◆ Your instructions ◆
The lines you return must be all those in the data that hold the string "boxes".

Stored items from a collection
————————

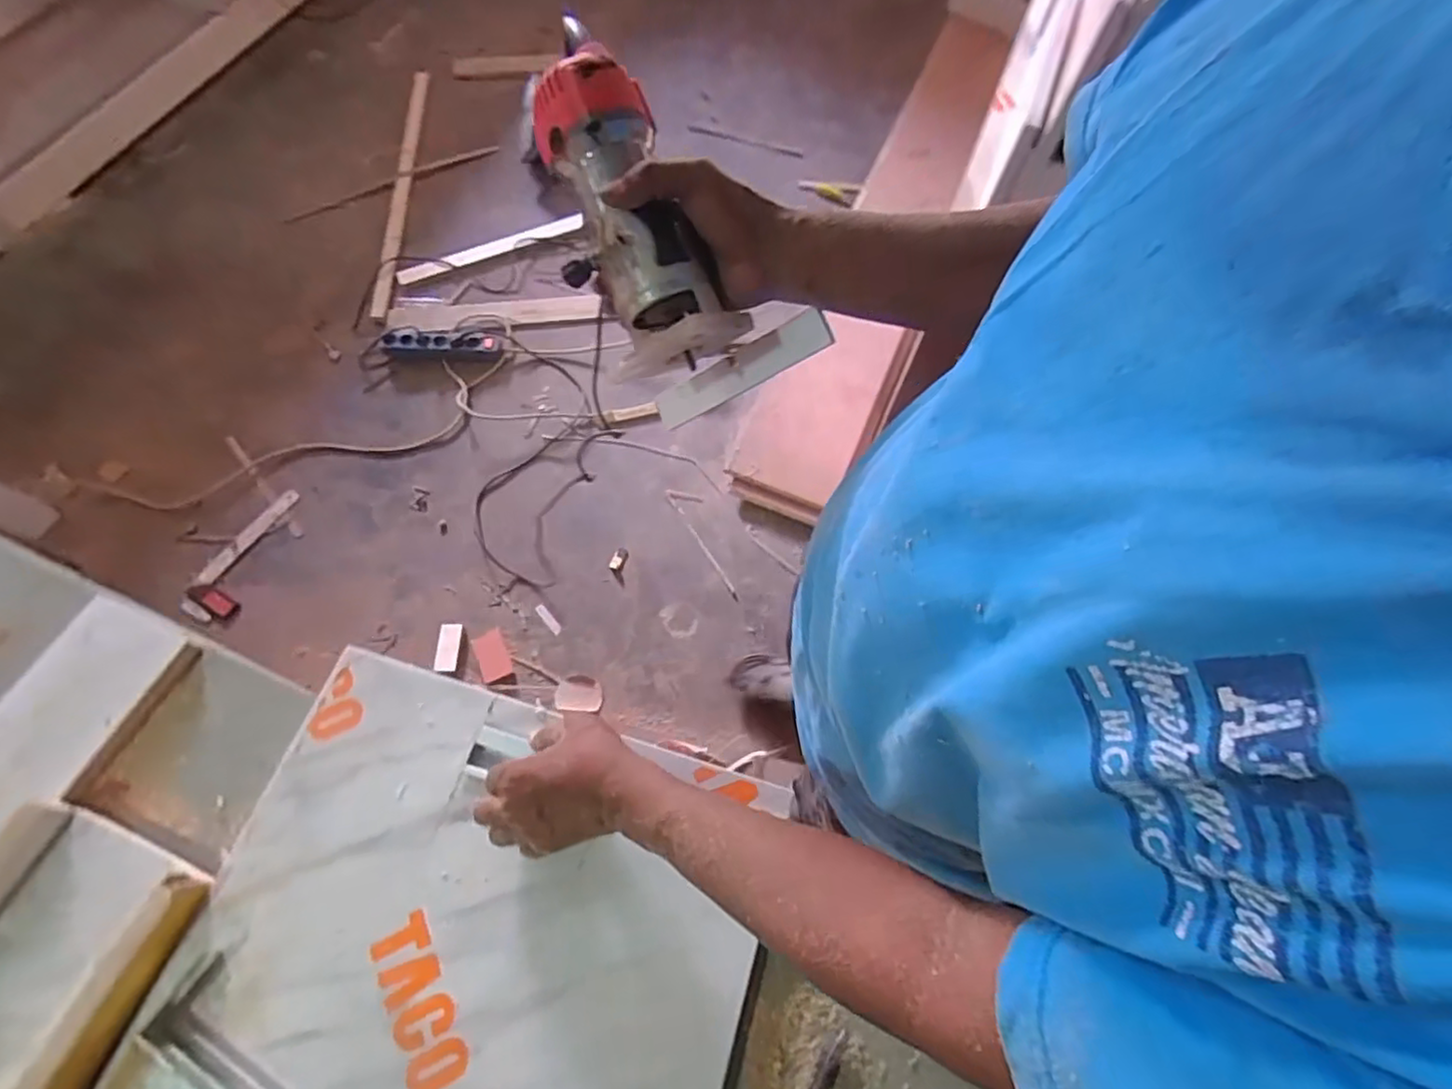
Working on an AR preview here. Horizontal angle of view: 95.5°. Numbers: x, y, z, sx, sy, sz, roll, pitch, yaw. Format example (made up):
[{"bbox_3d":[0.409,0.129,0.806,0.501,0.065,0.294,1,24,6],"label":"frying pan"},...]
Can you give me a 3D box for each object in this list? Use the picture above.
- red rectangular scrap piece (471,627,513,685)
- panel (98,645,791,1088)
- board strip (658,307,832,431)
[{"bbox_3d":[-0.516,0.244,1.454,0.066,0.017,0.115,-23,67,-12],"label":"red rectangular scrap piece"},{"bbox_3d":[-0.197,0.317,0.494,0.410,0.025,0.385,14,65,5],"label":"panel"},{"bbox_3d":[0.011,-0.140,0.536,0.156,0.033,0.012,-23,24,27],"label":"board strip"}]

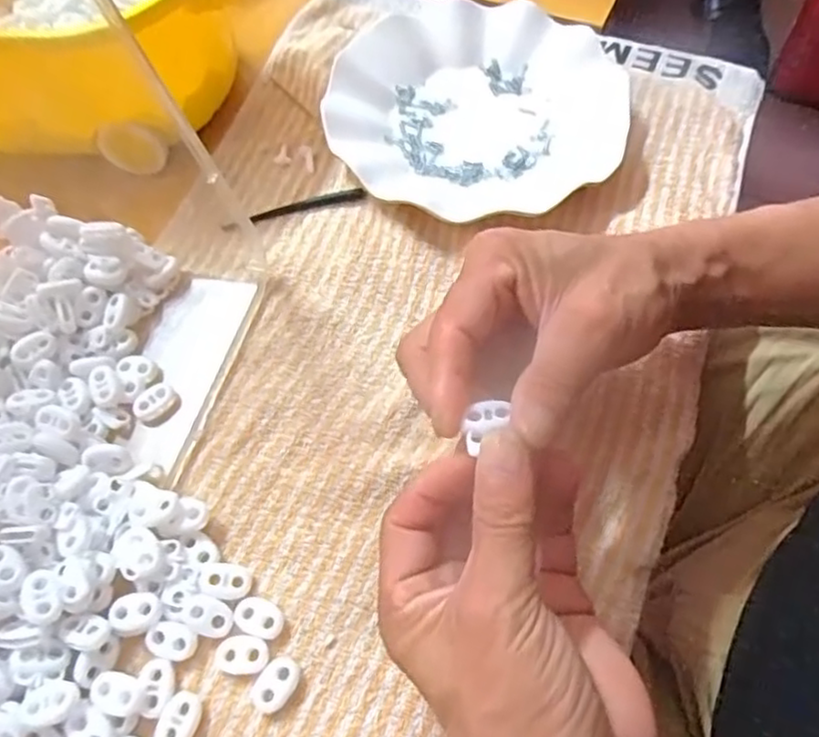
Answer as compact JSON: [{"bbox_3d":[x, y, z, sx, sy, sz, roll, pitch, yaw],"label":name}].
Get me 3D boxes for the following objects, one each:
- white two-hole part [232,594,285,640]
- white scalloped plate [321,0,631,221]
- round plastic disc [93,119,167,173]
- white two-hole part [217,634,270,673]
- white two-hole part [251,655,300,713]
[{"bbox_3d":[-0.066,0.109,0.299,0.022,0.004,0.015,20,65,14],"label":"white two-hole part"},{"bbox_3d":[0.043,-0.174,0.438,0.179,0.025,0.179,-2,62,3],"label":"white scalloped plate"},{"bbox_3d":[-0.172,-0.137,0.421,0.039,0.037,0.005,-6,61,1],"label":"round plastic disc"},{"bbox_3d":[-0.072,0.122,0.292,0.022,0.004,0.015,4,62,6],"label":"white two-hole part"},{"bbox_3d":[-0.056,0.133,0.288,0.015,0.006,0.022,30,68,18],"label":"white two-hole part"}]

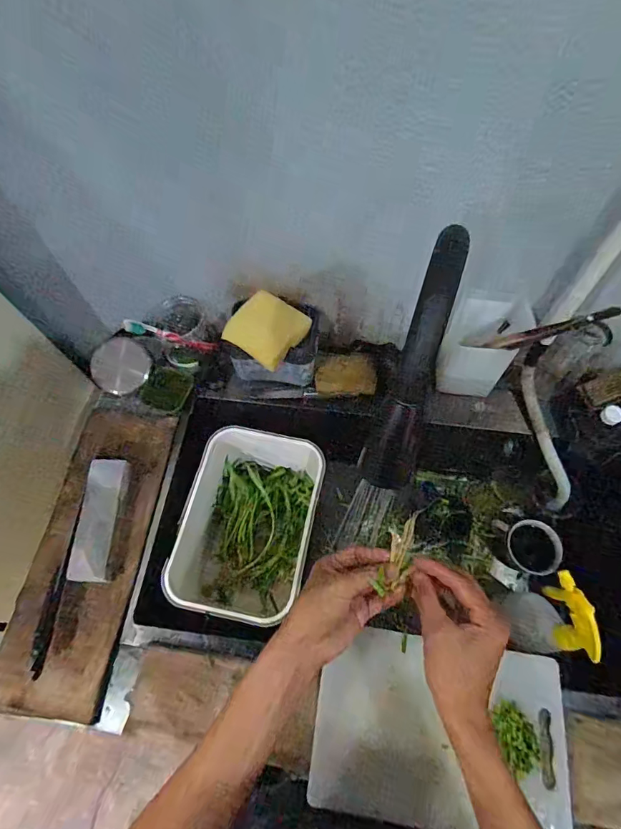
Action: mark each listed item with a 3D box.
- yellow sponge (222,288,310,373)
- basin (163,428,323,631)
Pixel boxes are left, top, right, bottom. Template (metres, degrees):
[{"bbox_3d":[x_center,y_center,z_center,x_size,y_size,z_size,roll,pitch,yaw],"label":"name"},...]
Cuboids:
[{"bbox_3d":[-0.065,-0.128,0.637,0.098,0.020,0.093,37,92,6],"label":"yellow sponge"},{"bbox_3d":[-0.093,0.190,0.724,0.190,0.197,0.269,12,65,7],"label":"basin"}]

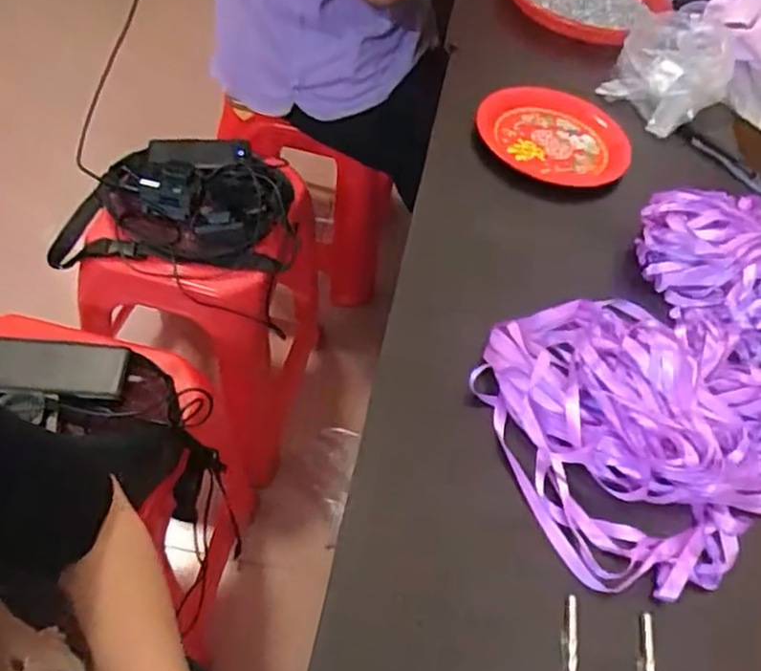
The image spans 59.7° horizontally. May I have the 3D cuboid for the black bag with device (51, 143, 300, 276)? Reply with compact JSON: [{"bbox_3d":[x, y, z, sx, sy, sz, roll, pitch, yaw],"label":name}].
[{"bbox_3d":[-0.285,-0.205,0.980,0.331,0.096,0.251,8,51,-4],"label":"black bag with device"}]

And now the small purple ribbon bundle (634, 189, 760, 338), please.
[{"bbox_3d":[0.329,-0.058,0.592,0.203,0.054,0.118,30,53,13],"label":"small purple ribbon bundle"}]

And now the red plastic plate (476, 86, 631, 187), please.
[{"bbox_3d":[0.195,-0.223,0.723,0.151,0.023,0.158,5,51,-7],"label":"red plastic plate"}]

————————

◆ Output for this exercise ◆
Get me 3D boxes for the following objects, one each:
Pixel boxes are left, top, right, bottom. Template (metres, degrees):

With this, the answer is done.